→ **PROBLEM TO SOLVE**
Repeat, word for word, the part of the particle physics post below that begins with the words containing "Studying open questions" and ends with "scientific processes overall.".

** START OF SOURCE EXCERPT **

Studying open questions in particle physics with machine learning

Tomáš Chobola
Student Success Stories
7 min readSep 14, 2020

Choosing the right thesis topic can be a struggle. Approximately eighteen months ago I had to pick my bachelor thesis assignment and my intention was to work on something new and fresh that could help at least a small area of people, and not just to repeat already existing processes. While browsing the offered topics, one stood out for me as a physics fan. The focus of the assignment was the analysis of data from CERN with the application of machine learning algorithms, that could lead to a discovery of a new particle. Needless to say, I applied immediately. Even though physics is not the main focus of my studies, the work on the thesis was very satisfying in numerous aspects and definitely enriched my understanding of physics and scientific processes overall.

Photo by Patrick McManaman on Unsplash

Background

Looking at the technological achievements in recent history, one definitely stands out. It is the construction of Large Hadron Collider at CERN, in which scientists are able to accelerate particles almost up to the speed of light and cause them to collide. When two particles collide, they release immense amounts of energy and scatter into quarks and gluons from which they are made of. These processes can lead to a creation of a new particle that only exists for a very brief period of time before it decays into other particles. Therefore the problem physicists face is how to observe and study such particles, when their lifetime is so short.

One of the approaches is to use the detectors at LHC to observe photons scattered during the interactions in the accelerator. These photons have varying invariant mass and by analysing its distribution the physicists observed that it follows a smooth falling line, which is called background. If the conditions for creating a new particle are met during the collisions, the photons into which the newly created particle decays inherit its mass, and therefore the invariant mass distribution shows a peak above the background at that certain mass. If the peak is significant enough, it could signify a production of a new particle. (For example, this approach was applied in search for the Higgs boson and the process can be seen on the following figure.)

** END OF SOURCE EXCERPT **
** START OF INFORMATION SHOWN **

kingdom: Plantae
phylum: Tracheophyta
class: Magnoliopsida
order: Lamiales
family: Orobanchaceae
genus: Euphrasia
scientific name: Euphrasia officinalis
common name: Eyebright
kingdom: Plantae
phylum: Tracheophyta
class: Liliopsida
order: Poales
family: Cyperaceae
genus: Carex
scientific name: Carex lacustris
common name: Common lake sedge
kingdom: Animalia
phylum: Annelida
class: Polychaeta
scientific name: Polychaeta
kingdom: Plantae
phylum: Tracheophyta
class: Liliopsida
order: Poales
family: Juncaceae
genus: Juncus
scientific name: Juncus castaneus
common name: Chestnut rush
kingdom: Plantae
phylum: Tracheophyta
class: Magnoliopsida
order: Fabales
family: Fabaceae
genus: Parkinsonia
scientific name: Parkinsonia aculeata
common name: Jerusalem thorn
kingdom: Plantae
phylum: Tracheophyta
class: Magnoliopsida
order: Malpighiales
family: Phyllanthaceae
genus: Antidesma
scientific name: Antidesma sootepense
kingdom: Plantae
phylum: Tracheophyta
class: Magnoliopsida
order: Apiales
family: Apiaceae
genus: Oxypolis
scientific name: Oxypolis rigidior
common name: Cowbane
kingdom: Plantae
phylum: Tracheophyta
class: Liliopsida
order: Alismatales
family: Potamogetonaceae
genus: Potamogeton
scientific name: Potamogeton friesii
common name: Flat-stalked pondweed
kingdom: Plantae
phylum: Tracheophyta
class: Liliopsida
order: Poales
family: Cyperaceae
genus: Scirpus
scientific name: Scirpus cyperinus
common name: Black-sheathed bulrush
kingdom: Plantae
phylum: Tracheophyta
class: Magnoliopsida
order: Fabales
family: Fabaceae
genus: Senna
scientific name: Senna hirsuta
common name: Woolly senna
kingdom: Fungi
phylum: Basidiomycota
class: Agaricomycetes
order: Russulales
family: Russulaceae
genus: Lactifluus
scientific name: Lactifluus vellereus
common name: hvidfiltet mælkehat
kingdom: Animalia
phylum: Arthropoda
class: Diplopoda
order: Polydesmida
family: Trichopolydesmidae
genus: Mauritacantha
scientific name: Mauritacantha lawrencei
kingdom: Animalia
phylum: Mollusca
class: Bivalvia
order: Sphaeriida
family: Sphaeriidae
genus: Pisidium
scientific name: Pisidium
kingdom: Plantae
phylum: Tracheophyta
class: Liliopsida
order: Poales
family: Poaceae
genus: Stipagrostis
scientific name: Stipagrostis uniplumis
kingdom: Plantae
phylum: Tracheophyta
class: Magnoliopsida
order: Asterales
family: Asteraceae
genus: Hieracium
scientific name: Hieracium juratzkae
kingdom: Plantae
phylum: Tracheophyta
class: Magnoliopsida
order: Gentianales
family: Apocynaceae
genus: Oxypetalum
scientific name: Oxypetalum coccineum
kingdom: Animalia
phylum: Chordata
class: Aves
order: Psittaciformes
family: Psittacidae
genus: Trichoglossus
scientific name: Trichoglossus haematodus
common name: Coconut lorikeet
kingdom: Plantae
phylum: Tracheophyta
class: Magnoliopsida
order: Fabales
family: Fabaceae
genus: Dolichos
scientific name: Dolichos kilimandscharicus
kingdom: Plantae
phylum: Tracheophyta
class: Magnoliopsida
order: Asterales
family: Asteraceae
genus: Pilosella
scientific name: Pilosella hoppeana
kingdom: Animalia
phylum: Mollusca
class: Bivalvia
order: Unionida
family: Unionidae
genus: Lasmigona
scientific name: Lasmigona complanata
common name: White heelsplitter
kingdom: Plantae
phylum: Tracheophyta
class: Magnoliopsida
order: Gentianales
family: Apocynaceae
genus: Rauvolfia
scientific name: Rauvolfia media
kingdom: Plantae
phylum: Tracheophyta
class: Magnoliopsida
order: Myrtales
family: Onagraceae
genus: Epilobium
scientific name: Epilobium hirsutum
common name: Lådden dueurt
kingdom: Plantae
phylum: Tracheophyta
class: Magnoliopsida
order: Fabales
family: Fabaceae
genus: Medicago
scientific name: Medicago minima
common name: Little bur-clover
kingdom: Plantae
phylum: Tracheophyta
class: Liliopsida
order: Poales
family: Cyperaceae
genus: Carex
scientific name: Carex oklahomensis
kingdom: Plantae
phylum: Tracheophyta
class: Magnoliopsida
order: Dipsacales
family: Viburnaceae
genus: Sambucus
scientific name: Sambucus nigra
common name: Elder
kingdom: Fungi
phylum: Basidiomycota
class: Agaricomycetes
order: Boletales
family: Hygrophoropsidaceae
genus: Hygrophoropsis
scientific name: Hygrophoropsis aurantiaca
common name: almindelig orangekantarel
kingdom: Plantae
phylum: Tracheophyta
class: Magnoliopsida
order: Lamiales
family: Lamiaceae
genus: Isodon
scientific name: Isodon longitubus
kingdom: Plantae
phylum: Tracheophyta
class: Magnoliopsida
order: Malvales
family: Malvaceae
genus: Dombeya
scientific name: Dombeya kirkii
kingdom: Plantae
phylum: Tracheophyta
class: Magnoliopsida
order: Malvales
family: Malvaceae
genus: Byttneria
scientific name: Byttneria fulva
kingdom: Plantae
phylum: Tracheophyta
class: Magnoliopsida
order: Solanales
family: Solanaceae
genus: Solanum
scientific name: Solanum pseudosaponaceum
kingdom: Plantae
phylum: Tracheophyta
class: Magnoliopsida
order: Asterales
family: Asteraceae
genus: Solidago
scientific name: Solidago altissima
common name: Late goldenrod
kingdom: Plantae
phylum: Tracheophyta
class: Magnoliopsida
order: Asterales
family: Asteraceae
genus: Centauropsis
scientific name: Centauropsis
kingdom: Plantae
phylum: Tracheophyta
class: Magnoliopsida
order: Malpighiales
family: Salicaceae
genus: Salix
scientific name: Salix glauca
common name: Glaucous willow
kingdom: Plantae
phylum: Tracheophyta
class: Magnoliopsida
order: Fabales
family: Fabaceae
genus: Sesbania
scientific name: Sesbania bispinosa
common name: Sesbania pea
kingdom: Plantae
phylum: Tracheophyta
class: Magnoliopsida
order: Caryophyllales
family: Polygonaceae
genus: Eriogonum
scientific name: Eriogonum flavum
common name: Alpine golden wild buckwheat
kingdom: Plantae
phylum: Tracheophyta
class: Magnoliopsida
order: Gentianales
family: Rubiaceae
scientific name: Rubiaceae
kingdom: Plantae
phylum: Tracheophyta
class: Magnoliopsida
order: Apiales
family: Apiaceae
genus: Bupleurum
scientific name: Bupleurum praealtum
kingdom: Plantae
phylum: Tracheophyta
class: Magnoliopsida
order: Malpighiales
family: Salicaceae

** END OF INFORMATION SHOWN **

→ **RESULT OF THE EXERCISE**
Studying open questions in particle physics with machine learning

Tomáš Chobola
Student Success Stories
7 min readSep 14, 2020

Choosing the right thesis topic can be a struggle. Approximately eighteen months ago I had to pick my bachelor thesis assignment and my intention was to work on something new and fresh that could help at least a small area of people, and not just to repeat already existing processes. While browsing the offered topics, one stood out for me as a physics fan. The focus of the assignment was the analysis of data from CERN with the application of machine learning algorithms, that could lead to a discovery of a new particle. Needless to say, I applied immediately. Even though physics is not the main focus of my studies, the work on the thesis was very satisfying in numerous aspects and definitely enriched my understanding of physics and scientific processes overall.